▶ EXERCISE
Return each of the rows below word for word, leaving out the pictures.

▶ SUPPLIED DATA
----------------------------------------

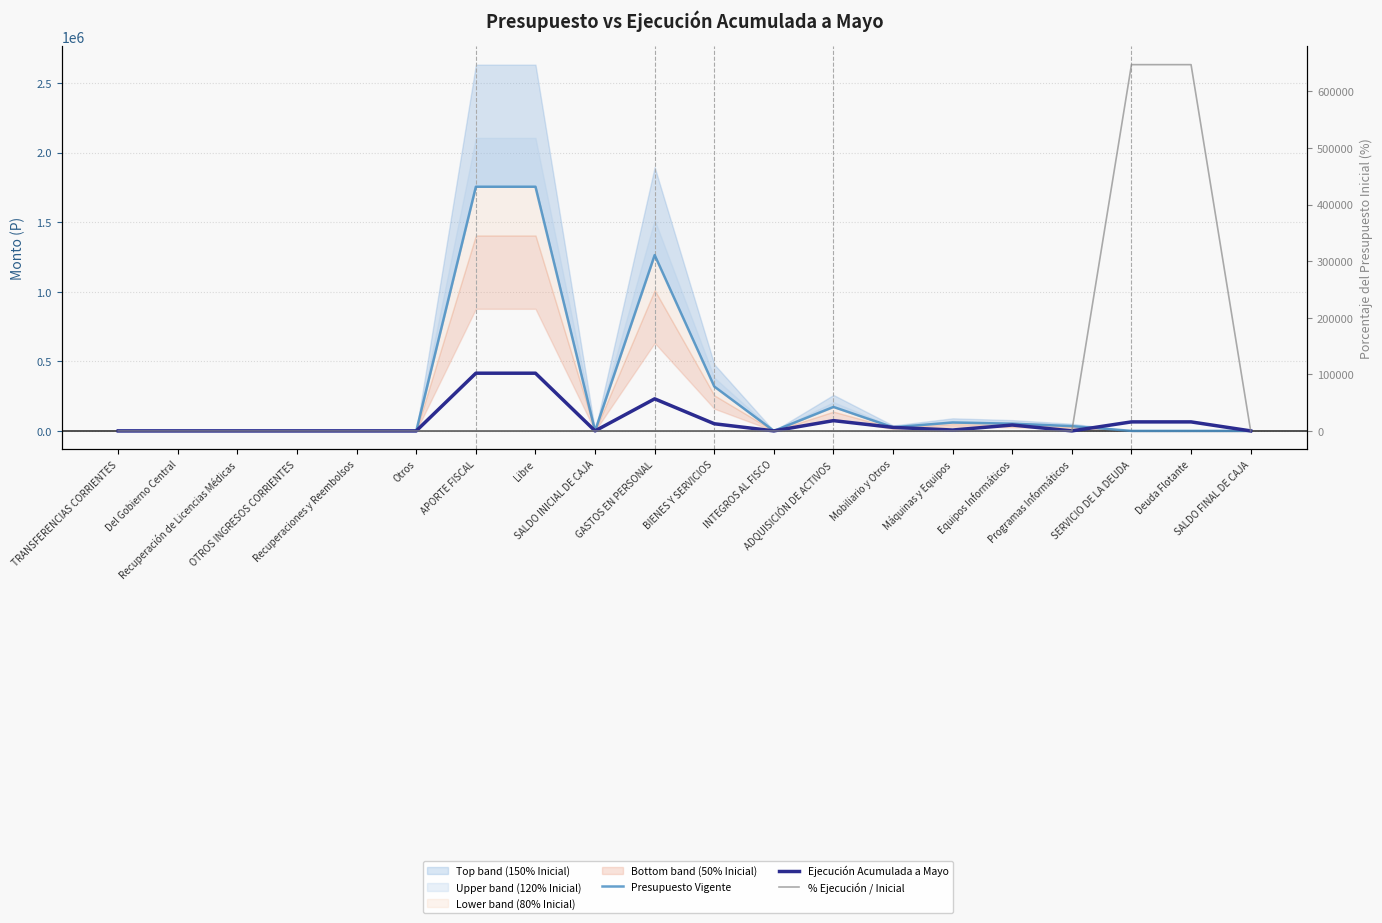

At how many categories does at least one series exceed 15954?

11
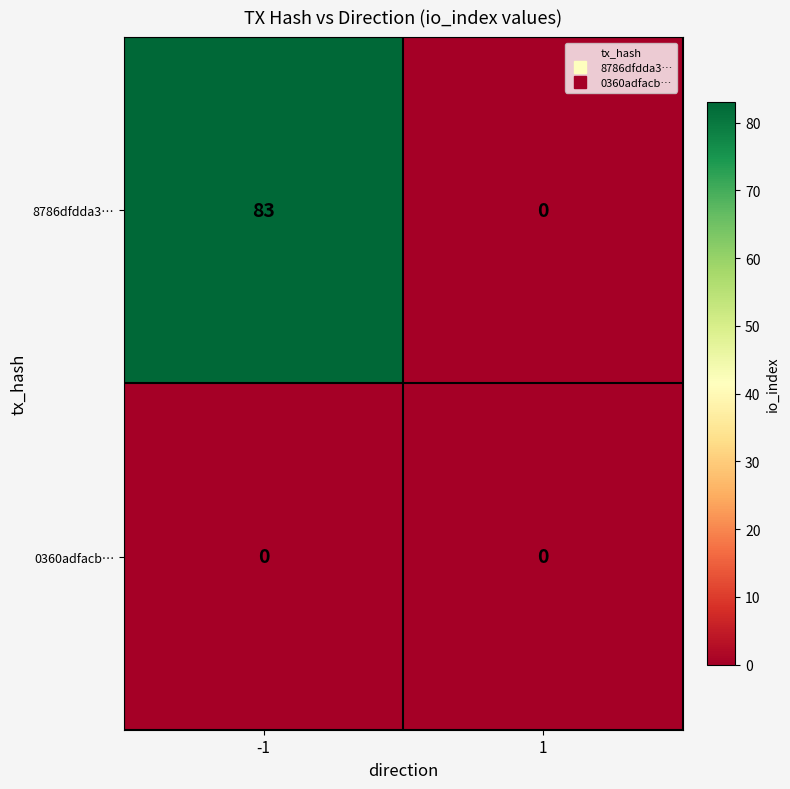

Which series has the largest total across all categories?

8786dfdda3…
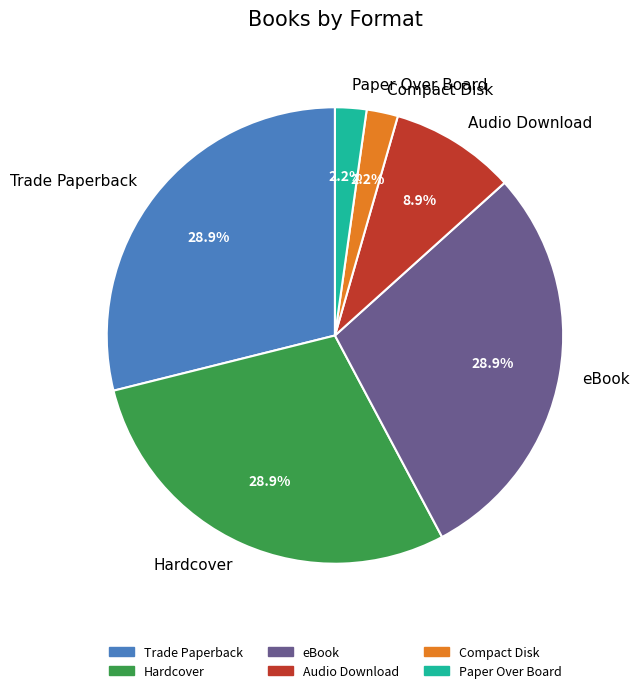

The eBook slice represents 29% of the pie. True or false?

True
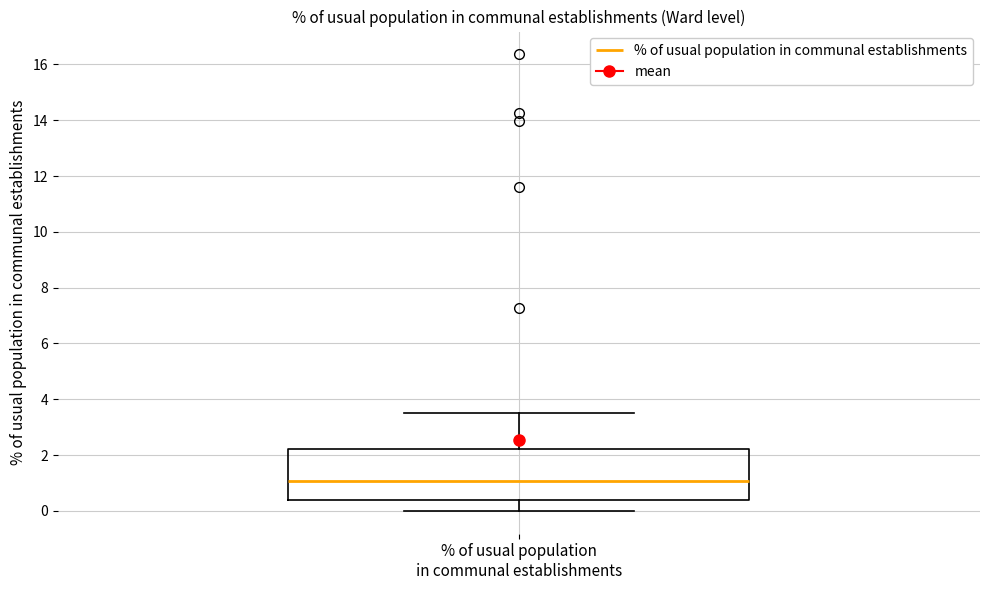

Read this box plot against the y-axis: the position of the median line, the range covered by the box, and the ends of both whiskers. The values are not printed on the chart, so give them approximately, as read against the axis.

median 1.0, box 0.4 to 2.2, whiskers 0.0 to 3.6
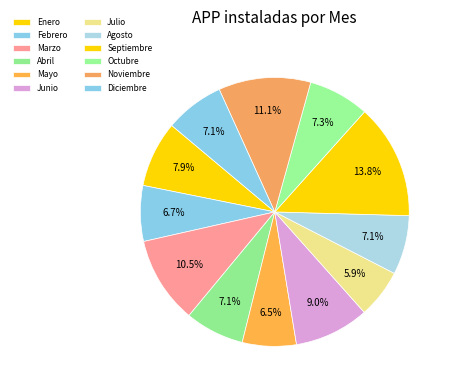

To the nearest percent, what is the difference between the largest and smallest slice percentages?

8%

----------------------------------------

▶ ANSWER SPACE
At how many categories does at least one series exceed 15954?

11

Which series has the largest total across all categories?

8786dfdda3…

The eBook slice represents 29% of the pie. True or false?

True

Read this box plot against the y-axis: the position of the median line, the range covered by the box, and the ends of both whiskers. The values are not printed on the chart, so give them approximately, as read against the axis.

median 1.0, box 0.4 to 2.2, whiskers 0.0 to 3.6

To the nearest percent, what is the difference between the largest and smallest slice percentages?

8%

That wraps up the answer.